== DATA FOR PROCESSING ==
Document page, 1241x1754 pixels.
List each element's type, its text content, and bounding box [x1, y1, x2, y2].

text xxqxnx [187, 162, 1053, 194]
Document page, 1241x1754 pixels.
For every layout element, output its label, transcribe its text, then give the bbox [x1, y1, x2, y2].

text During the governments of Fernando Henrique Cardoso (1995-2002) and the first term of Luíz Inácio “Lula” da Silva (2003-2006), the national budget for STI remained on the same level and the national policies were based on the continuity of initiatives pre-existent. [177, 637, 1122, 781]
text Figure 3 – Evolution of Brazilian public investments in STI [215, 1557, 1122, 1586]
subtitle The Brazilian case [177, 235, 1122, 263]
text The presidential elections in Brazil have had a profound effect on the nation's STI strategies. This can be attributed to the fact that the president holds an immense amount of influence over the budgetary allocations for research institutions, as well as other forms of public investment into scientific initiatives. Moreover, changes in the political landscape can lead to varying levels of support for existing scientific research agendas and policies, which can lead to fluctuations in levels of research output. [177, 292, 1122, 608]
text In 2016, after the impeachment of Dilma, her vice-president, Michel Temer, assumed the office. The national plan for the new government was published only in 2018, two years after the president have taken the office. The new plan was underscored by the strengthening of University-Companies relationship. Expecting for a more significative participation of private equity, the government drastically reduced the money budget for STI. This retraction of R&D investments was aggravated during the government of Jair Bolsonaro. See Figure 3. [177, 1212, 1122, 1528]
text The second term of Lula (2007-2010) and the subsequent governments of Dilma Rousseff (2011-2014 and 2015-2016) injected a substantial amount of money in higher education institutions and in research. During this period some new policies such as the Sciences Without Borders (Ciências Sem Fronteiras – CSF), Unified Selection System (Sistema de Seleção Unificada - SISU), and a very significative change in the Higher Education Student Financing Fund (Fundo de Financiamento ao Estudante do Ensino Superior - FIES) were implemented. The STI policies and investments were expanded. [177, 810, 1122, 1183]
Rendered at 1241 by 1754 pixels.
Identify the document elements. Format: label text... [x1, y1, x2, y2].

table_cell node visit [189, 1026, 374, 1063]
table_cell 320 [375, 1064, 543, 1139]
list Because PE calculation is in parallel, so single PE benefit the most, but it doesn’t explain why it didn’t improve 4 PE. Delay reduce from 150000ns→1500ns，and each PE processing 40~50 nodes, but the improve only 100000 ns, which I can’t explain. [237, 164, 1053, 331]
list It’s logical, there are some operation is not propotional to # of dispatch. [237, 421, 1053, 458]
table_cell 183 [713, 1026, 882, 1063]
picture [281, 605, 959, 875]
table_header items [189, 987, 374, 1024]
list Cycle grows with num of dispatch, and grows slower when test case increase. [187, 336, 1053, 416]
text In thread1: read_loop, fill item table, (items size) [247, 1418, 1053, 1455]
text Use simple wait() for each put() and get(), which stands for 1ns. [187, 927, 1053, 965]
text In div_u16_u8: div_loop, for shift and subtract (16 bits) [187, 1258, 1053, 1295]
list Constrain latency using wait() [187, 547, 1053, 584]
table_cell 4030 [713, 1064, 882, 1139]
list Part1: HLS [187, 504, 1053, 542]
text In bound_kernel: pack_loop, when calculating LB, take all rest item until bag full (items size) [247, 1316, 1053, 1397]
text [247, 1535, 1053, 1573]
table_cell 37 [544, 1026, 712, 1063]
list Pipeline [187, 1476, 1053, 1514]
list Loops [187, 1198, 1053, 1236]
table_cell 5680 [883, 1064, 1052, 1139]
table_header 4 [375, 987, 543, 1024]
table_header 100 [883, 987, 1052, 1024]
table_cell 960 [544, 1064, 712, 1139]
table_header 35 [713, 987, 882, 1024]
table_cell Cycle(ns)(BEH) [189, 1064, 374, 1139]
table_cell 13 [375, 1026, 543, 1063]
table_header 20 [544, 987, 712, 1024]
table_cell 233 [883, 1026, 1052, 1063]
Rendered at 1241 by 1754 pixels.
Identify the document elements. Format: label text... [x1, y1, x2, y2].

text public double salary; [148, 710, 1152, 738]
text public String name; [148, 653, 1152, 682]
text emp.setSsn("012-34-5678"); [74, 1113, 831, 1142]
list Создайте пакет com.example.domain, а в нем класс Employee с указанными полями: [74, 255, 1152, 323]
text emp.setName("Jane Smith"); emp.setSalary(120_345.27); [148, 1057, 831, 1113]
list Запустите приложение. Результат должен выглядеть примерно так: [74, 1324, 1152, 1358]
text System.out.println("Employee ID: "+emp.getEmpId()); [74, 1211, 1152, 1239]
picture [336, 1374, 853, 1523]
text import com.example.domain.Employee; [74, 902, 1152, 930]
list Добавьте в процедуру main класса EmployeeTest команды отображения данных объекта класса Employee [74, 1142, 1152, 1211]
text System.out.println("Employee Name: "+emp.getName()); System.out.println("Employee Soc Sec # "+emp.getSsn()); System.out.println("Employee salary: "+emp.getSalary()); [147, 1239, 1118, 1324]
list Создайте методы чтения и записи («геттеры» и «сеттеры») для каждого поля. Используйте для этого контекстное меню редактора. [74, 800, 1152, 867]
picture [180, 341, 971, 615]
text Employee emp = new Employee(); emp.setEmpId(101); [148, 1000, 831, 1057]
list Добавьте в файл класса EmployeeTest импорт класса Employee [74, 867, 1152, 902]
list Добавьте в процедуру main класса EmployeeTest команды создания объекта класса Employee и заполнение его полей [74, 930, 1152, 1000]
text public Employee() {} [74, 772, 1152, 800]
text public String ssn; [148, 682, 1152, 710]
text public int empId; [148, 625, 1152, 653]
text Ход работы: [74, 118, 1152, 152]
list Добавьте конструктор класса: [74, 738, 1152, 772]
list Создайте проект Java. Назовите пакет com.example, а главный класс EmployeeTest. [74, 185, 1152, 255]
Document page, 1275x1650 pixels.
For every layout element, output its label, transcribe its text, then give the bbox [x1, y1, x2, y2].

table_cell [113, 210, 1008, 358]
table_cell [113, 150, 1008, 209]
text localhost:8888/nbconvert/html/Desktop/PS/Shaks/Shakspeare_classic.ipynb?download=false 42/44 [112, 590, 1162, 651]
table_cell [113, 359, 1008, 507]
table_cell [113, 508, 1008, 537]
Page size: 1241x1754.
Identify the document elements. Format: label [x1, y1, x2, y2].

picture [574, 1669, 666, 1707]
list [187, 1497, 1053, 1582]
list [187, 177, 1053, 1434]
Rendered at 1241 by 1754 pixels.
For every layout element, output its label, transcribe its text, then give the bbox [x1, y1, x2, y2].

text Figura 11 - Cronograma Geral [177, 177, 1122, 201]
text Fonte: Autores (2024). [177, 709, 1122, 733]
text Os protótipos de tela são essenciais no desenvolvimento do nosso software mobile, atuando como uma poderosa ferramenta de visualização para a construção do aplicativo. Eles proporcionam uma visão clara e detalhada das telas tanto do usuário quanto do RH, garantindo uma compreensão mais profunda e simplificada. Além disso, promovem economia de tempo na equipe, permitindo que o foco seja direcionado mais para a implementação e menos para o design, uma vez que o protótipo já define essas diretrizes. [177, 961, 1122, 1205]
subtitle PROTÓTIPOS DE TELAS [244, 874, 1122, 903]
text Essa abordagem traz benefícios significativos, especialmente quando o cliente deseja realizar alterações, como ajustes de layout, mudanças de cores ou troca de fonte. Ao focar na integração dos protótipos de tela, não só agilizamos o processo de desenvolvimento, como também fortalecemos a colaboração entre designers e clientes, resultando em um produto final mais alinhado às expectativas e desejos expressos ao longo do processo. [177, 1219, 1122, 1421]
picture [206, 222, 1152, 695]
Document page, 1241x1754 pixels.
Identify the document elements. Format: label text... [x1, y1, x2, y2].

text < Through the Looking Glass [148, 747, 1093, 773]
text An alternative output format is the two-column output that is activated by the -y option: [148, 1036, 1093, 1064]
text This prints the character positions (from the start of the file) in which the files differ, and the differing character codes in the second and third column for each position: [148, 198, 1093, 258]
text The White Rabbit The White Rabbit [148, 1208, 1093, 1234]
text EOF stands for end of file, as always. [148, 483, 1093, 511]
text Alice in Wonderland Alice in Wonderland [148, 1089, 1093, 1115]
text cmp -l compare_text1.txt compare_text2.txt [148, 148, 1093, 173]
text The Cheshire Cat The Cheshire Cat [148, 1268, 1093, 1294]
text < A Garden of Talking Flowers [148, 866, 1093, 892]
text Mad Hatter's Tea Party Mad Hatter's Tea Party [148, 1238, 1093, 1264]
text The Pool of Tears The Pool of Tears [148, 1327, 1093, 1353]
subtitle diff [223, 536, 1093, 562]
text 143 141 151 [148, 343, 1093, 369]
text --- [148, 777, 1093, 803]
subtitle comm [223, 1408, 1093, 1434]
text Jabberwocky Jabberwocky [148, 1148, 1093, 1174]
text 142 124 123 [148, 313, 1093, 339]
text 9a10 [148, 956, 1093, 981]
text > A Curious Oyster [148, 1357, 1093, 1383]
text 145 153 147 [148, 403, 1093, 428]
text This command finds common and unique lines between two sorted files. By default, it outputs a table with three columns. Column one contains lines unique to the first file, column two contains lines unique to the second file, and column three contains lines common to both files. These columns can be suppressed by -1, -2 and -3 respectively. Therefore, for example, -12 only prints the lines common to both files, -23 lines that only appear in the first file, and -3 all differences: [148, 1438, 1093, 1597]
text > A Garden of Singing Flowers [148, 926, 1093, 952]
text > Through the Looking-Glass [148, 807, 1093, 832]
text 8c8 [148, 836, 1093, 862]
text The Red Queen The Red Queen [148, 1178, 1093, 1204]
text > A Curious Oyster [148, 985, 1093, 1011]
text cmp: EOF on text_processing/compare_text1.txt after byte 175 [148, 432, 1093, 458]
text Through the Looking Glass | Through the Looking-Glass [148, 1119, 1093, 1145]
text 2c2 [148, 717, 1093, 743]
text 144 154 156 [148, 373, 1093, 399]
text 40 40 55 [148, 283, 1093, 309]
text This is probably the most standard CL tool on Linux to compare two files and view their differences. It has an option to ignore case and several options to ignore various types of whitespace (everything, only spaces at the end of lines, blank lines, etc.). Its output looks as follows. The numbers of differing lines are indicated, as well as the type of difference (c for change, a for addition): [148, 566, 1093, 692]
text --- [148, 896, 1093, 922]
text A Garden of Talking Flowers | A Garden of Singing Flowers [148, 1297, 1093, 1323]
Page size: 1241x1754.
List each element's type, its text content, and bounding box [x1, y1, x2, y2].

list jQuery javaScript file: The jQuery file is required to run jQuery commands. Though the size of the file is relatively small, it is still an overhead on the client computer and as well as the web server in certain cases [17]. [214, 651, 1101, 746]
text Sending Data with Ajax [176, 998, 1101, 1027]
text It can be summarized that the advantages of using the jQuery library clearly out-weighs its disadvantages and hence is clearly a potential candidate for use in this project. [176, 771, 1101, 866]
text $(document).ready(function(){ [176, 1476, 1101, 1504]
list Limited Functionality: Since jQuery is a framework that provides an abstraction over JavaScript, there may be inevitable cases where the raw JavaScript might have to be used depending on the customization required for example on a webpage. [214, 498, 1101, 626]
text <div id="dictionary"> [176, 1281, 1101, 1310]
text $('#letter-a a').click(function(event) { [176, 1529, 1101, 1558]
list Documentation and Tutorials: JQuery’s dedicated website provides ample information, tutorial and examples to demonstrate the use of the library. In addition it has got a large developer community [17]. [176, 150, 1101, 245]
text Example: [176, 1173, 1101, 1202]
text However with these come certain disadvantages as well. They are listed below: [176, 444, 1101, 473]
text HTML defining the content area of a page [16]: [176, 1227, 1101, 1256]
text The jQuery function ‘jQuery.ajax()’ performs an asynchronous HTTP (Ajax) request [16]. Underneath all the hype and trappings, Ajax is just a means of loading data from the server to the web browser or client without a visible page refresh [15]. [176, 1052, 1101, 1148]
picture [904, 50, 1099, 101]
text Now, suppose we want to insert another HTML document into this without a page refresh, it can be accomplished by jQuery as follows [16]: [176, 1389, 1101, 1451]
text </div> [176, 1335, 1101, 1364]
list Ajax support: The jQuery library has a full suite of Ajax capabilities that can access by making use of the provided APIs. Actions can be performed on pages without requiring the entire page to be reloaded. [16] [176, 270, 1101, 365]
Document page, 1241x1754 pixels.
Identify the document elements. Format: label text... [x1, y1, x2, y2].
===
Take every line from the records that holds "second" and copy it down.

RESPONSE TO THE EXERCISE:
text The second term of Lula (2007-2010) and the subsequent governments of Dilma Rousseff (2011-2014 and 2015-2016) injected a substantial amount of money in higher education institutions and in research. During this period some new policies such as the Sciences Without Borders (Ciências Sem Fronteiras – CSF), Unified Selection System (Sistema de Seleção Unificada - SISU), and a very significative change in the Higher Education Student Financing Fund (Fundo de Financiamento ao Estudante do Ensino Superior - FIES) were implemented. The STI policies and investments were expanded. [177, 810, 1122, 1183]
text This prints the character positions (from the start of the file) in which the files differ, and the differing character codes in the second and third column for each position: [148, 198, 1093, 258]
text This command finds common and unique lines between two sorted files. By default, it outputs a table with three columns. Column one contains lines unique to the first file, column two contains lines unique to the second file, and column three contains lines common to both files. These columns can be suppressed by -1, -2 and -3 respectively. Therefore, for example, -12 only prints the lines common to both files, -23 lines that only appear in the first file, and -3 all differences: [148, 1438, 1093, 1597]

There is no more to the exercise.